Verpackungssteuer: Tübingen nimmt pro Jahr eine Million Euro ein
Dass die öffentliche Müllmenge seit Einführung der Verpackungssteuer in der Stadt im Jahr 2022 messbar zurückgegangen ist, dafür fand eine Studie der Universität Tübingen keine Anhaltspunkte. Jedoch nimmt Tübingen nach eigenen Angaben über die Verpackungssteuer etwa eine Million Euro pro Jahr ein. Das ist mehr als der Aufwand für die Stadtreinigung in Höhe von 700.000 Euro. Mit dem übrigen Geld werden unter anderem Spülmaschinen für Gastronomiebetriebe bezuschusst, um Mehrwegbehälter zu reinigen. Erwiesen ist auch, dass in Tübingen inzwischen deutlich mehr Restaurants und Imbisse Mehrweg-Alternativen anbieten.
Bundesweit sind Gastro-Betriebe bereits seit Anfang 2023 verpflichtet, auch Mehrwegbehälter vorzuhalten. Jedoch verpuffte die Wirkung. Der Marktanteil wiederverwendbarer Verpackungen stieg laut einer WWF-Studie im ersten Jahr nur minimal an - auf magere 1,6 Prozent.
■ ■ ■ ■ ■
ZU BEARBEITENDE AUFGABEN:
1. Fassen Sie im Text zur Verpackungssteuer den Absatz, der mit „Dass die öffentliche Müllmenge“ beginnt, als knappe Stichpunktliste zusammen, ohne eine seiner Kernaussagen auszulassen.
2. Prüfen Sie anhand des Textes zur Verpackungssteuer, ob jede Aussage zutrifft, und belegen Sie Ihr Ja oder Nein mit einem wörtlichen Zitat: (a) Tübingen nimmt über die Verpackungssteuer jährlich rund eine Million Euro ein. (b) Eine Studie der Universität Tübingen belegt einen Rückgang der öffentlichen Müllmenge. (c) Der Marktanteil wiederverwendbarer Verpackungen stieg im ersten Jahr auf über fünf Prozent.
Die Einträge werden für die Bearbeitung nicht gebraucht.

Kamerakalibrierungsdaten:
■ ■ ■ ■ ■
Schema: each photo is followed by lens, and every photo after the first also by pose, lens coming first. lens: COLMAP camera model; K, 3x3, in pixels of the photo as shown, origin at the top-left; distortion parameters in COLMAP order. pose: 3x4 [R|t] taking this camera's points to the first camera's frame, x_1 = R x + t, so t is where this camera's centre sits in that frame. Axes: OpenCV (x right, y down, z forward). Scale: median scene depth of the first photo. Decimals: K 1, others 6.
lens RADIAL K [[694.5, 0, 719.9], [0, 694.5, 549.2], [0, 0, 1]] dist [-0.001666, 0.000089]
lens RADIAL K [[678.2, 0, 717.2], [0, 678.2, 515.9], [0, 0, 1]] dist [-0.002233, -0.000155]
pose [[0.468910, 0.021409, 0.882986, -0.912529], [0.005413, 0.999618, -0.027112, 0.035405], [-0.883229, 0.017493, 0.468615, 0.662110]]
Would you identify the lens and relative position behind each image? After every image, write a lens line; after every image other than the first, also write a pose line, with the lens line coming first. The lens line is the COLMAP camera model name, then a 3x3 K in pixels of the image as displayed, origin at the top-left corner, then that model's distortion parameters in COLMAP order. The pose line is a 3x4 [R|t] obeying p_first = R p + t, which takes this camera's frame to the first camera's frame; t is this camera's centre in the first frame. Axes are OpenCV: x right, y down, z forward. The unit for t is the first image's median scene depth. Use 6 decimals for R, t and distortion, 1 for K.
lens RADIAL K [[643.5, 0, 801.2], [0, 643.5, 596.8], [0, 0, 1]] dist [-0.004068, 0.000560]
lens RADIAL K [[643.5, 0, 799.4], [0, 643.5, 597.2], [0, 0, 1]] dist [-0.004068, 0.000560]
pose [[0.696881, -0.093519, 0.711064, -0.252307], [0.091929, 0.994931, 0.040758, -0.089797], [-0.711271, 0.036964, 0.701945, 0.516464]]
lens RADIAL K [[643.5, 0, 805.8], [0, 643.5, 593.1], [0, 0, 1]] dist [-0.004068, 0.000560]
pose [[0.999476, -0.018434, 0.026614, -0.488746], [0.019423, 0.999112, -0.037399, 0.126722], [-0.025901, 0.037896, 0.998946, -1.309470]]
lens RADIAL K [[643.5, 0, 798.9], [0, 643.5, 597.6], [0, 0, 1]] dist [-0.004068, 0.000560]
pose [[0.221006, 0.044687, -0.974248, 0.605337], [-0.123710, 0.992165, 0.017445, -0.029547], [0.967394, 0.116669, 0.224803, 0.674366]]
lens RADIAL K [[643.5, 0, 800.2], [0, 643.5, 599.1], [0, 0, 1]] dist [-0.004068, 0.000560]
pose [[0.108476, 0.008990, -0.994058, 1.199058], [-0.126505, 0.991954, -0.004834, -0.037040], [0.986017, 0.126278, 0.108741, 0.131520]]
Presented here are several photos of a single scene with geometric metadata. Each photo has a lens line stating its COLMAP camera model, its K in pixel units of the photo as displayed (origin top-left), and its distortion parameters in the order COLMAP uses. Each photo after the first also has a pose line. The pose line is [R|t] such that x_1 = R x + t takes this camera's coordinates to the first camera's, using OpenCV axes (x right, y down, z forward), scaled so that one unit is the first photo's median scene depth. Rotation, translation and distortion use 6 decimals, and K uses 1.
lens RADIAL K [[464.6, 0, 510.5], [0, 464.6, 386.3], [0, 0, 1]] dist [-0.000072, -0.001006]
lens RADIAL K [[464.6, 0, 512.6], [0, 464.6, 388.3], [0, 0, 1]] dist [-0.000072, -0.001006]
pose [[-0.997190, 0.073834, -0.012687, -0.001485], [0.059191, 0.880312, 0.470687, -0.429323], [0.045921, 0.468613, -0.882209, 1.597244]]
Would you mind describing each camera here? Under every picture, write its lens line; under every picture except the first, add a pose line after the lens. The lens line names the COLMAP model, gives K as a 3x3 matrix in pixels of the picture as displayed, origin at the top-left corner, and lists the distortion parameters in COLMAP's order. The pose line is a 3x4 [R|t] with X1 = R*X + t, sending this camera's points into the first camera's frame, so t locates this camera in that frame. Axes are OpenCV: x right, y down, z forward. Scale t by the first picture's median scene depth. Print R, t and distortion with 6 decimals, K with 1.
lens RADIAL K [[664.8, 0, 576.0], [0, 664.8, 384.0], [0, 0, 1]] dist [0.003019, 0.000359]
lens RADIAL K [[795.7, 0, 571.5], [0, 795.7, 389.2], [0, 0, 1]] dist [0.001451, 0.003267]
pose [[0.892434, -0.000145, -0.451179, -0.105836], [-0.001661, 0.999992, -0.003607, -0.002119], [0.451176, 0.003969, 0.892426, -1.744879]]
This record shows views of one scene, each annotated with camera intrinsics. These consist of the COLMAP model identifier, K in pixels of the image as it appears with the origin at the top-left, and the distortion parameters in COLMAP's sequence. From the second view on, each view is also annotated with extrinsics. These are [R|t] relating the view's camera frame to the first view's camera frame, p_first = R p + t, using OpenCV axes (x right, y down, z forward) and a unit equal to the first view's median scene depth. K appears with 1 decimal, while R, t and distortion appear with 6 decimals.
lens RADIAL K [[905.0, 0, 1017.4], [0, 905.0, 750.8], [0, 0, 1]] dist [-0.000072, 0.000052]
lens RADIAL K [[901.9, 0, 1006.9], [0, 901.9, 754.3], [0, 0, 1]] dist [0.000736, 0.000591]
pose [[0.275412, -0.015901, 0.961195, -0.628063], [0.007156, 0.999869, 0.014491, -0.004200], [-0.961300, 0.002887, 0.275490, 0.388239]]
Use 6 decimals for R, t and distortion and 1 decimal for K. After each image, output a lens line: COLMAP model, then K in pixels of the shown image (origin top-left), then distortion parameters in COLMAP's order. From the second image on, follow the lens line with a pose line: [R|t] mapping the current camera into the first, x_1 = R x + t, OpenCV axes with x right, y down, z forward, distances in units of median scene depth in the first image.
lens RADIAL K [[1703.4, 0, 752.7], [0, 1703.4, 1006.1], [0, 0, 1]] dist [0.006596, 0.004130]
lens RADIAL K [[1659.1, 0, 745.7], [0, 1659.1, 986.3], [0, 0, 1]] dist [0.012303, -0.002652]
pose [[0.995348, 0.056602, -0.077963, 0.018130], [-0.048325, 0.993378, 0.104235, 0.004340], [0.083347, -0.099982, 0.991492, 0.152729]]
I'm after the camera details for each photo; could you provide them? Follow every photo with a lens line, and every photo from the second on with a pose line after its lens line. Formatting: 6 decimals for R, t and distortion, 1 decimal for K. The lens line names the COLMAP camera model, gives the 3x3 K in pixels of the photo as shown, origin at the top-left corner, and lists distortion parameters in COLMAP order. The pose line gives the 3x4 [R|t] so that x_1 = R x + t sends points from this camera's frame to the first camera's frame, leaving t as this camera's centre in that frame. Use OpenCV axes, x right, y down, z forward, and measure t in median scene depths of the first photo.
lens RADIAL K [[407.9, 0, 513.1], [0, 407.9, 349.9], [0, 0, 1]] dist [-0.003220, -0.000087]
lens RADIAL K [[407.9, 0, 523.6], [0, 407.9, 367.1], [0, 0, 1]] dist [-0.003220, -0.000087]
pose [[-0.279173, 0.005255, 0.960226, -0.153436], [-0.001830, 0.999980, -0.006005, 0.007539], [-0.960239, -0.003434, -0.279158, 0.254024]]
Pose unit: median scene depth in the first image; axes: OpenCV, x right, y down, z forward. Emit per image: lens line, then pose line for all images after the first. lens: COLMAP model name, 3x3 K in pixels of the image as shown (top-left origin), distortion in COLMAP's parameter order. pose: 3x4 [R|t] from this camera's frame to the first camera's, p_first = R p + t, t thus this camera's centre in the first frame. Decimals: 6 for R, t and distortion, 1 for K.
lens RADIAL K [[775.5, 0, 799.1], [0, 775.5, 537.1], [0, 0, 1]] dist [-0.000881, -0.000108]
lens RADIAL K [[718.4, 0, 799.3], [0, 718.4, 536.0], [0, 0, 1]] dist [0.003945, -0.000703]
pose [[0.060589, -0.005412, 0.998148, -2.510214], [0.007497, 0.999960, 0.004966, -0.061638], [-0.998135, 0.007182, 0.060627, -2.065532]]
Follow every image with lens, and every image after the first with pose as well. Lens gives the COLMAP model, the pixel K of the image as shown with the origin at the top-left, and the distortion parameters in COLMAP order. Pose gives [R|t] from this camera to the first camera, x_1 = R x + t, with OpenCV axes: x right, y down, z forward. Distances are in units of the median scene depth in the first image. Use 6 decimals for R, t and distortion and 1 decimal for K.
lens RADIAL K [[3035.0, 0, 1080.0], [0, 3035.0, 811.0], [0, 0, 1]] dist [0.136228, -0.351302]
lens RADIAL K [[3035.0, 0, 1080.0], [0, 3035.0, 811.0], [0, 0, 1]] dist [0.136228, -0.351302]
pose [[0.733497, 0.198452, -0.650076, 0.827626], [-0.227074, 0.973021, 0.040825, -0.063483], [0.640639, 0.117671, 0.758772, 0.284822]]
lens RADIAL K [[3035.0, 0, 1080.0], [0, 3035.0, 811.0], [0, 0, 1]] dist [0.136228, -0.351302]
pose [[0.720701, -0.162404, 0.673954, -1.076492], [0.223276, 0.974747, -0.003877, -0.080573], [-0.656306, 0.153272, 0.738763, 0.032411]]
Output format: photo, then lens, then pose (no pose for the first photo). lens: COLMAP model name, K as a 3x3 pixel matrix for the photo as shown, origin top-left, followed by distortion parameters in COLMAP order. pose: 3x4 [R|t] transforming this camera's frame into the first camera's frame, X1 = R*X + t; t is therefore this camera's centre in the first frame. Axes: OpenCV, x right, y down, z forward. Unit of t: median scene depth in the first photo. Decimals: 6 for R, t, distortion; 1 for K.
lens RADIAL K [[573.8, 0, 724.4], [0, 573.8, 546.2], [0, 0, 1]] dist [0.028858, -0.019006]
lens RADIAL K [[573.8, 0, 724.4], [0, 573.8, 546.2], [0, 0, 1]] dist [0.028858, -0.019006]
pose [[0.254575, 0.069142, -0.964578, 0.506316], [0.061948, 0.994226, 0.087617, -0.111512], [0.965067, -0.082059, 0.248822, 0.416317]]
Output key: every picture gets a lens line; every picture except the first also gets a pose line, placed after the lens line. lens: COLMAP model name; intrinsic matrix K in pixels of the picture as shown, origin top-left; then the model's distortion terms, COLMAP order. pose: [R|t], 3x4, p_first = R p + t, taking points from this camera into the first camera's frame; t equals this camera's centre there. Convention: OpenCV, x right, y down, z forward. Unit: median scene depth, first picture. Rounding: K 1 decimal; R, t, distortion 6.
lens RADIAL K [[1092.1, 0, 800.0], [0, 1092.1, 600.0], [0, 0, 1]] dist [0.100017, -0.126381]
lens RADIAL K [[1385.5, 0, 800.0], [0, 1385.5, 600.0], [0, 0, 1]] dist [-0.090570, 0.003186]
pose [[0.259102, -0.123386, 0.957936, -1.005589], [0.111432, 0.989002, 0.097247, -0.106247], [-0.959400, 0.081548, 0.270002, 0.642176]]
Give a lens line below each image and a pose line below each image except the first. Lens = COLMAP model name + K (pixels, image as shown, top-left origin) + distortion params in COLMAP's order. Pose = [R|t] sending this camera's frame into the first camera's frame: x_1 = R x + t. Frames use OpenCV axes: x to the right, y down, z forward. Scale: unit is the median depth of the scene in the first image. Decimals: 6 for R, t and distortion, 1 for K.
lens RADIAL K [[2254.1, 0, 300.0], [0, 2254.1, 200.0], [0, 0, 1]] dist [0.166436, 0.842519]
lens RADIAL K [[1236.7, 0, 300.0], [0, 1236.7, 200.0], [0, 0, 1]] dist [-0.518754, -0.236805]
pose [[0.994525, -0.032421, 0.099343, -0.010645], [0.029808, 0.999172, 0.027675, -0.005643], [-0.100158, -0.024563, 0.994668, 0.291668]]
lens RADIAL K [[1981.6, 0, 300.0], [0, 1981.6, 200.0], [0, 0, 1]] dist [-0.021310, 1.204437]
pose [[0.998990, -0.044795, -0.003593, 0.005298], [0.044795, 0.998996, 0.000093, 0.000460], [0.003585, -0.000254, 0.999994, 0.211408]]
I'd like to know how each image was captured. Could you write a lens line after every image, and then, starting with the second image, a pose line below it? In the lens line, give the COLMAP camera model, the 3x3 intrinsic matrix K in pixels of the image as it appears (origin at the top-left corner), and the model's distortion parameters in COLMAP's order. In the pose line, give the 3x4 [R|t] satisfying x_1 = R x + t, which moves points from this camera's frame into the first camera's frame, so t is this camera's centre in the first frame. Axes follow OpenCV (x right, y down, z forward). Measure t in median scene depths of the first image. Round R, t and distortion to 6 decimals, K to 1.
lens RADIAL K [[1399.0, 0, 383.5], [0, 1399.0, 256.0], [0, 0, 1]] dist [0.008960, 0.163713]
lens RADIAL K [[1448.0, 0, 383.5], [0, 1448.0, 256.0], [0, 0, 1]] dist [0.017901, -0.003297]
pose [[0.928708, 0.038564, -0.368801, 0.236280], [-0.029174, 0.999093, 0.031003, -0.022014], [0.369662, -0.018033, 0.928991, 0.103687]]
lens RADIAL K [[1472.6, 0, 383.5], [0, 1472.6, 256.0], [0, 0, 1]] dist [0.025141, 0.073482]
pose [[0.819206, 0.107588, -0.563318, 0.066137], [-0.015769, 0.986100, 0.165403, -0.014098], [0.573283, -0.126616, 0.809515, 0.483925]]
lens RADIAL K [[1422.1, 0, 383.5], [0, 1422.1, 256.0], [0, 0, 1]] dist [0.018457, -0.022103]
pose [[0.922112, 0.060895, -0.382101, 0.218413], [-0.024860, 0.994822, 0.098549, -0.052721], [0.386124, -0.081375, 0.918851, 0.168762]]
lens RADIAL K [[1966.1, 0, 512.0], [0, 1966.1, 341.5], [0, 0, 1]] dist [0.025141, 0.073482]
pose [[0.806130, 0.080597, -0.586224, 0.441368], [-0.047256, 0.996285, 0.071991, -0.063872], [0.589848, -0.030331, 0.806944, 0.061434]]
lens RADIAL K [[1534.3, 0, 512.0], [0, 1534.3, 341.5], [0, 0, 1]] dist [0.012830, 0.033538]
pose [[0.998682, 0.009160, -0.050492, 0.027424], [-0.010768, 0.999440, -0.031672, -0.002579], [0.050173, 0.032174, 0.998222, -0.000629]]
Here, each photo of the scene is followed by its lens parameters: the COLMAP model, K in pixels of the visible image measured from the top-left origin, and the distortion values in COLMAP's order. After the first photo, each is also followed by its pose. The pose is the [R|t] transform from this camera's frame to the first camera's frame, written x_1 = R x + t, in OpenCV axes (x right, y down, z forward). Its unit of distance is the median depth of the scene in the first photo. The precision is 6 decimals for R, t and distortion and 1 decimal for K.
■ ■ ■ ■ ■
ERGEBNISSE:
1.
- Eine Studie der Universität Tübingen fand keine Anhaltspunkte für einen messbaren Rückgang der öffentlichen Müllmenge seit Einführung der Verpackungssteuer im Jahr 2022.
- Laut eigenen Angaben nimmt Tübingen über die Steuer etwa eine Million Euro pro Jahr ein.
- Das übersteigt den Aufwand für die Stadtreinigung von 700.000 Euro.
- Mit dem übrigen Geld werden unter anderem Spülmaschinen für Gastronomiebetriebe zur Reinigung von Mehrwegbehältern bezuschusst.
- Erwiesen ist, dass in Tübingen inzwischen deutlich mehr Restaurants und Imbisse Mehrweg-Alternativen anbieten.

2.
(a) Ja: „nimmt Tübingen nach eigenen Angaben über die Verpackungssteuer etwa eine Million Euro pro Jahr ein“
(b) Nein: „dafür fand eine Studie der Universität Tübingen keine Anhaltspunkte“
(c) Nein: „auf magere 1,6 Prozent“